Greek Bailout: Political Will Strengthens to Match Fiscal Reality


Greece is finally finding the political will to comply with the longstanding requirements of its bailout funding — money which it needs next month if it wants to avoid financial ruin.

The road is, and has been, challenging. Protests in Athens highlight public distaste for public sector reforms, and yet the lack of growth and tax revenue, along with the need for outside help, underscore the painful reality that the ancient and proud country has to bite the bullet, or face further economic deterioration.

According to a statement by Dutch Finance Minister Jeroen Dijsselbloem, Greece has fulfilled 21 of 22 promised measures. Now, the next payment of Greece’s bailout funds will be contingent on the country’s ability to implement a final measure relating to public employees.

This will be the most difficult test for Greece yet.

So far, the country has complied, and today notified 25,000 state workers that their lives were about to change. Some are going to be laid off immediately, while others will be put into a mobility scheme, whereby they have 9 months to find another job, or else lose their current position. The measure has people taking to the streets in Athens decrying the measure.

The public sector in Greece has been plagued by inefficiency and overburdening due to the nature of the system, similar in some aspects to the now-failing Detroit.

In an interview earlier this month with the German paper Deutsche Welle, Greek labor expert Roula Salourou explained the convoluted nature of public employment in Greece. For instance, Salourou noted that there was never an official method for determining who did what in a public agency, namely because the system has traditionally been used as a means for politicians to give their friends jobs.

Moreover, the total number of Greek public employees was not established until 2010 — a figure that didn’t even account for those working for massive state-owned enterprises.

Now, as the system comes apart at the seams, politicians are letting people go, faced with little choice now that they are no longer the ones with power and money — that position now belongs to their ‘troika’ of lenders, comprised of the International Monetary Fund, European Central Bank, and European Union.

In that sense, the situation is different from that of Detroit, which now faces bankruptcy. When creditors poured money into the city’s broken system in years past, there were no stipulations to clean up corruption in the political system, and no requirements to manage costs — Detroit simply cashed checks from bond holders, to the point where it now owes hundreds of millions to them, as part of a larger $18.5 billion debt. Creditors and pensioners will take substantial losses in the case of Detroit, and bankruptcy will be the first step towards renewing the city.

Greece has received too much investment from the EU to have the situation play out in the same way, despite the similarity of the predicament. Private investors were already clobbered with a 100 billion euro write down, something Germany has said it will not do.

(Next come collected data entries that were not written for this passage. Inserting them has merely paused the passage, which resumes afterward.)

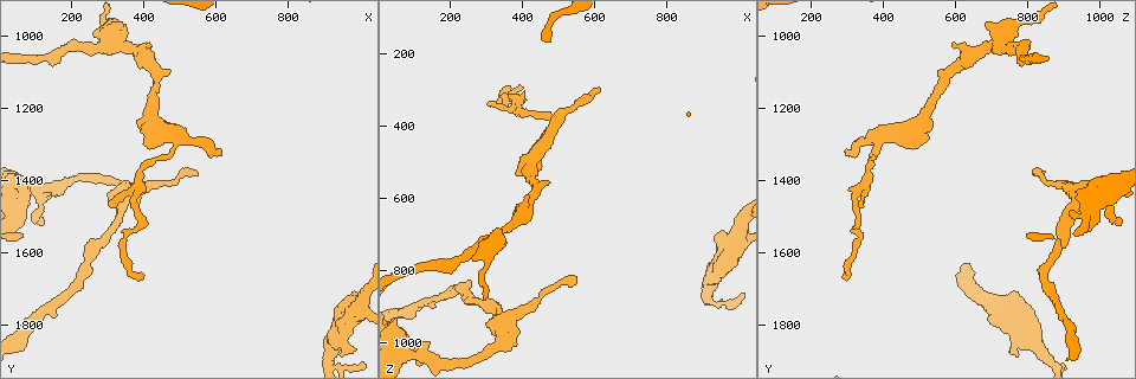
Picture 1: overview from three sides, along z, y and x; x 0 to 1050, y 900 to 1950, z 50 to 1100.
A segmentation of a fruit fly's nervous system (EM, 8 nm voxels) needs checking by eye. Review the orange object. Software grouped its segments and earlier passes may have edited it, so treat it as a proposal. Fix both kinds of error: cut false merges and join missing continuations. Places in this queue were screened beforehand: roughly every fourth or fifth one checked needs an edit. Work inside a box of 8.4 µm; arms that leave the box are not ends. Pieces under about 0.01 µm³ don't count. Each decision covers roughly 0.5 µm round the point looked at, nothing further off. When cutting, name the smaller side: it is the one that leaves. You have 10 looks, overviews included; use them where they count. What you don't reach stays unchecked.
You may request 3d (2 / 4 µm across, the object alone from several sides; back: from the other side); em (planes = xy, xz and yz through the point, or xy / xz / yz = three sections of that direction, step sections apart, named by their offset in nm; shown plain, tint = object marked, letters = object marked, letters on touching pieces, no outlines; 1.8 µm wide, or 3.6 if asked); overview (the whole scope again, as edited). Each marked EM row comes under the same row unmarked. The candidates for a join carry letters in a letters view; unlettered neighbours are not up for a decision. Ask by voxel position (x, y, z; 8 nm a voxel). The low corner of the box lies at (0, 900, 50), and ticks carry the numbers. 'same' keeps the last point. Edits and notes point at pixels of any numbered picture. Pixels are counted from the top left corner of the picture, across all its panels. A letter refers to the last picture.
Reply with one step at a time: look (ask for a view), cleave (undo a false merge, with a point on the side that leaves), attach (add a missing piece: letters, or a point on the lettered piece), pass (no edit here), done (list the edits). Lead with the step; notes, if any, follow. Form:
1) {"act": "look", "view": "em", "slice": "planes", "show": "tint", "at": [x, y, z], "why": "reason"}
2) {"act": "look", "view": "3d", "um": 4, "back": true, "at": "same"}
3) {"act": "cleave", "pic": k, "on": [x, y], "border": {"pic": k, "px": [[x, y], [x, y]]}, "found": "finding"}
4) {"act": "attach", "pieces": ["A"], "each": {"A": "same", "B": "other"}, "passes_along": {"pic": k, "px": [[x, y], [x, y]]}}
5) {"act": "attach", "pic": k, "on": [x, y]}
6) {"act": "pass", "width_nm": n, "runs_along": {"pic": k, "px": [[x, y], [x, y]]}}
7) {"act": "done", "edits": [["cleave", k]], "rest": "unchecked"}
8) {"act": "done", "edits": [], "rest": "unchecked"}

{"act": "look", "view": "em", "slice": "yz", "step": 4, "show": "tint", "at": [325, 1015, 710], "why": "arms part here"}

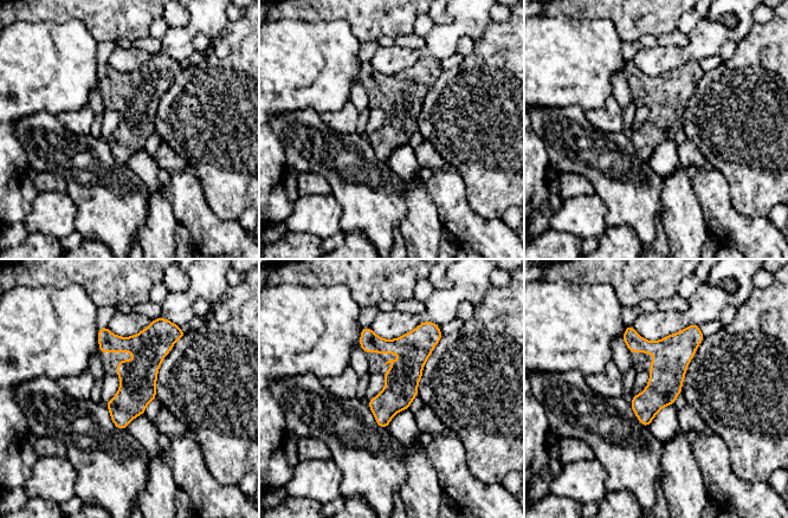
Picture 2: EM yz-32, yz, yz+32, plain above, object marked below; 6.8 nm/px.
{"act": "look", "view": "em", "slice": "planes", "show": "letters", "at": "same"}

However, the EU economic leader is set to pledge $130 million to help struggling small Greek enterprises, according to Greek officials.

With the legitimacy of the euro at stake, and substantial investment from Europe and the IMF, Greece is not likely to fail in the way Detroit has. Luckily for its creditors, the country is starved enough for money that it has accepted the burdens of its borrowing.

With sky-high unemployment already crushing the country, the path ahead is tragically sad for the cradle of western civilization. However, a pending trade agreement with the U.S., and improving conditions throughout the bloc, provide some amount of economic hope in a country thirsty for good news.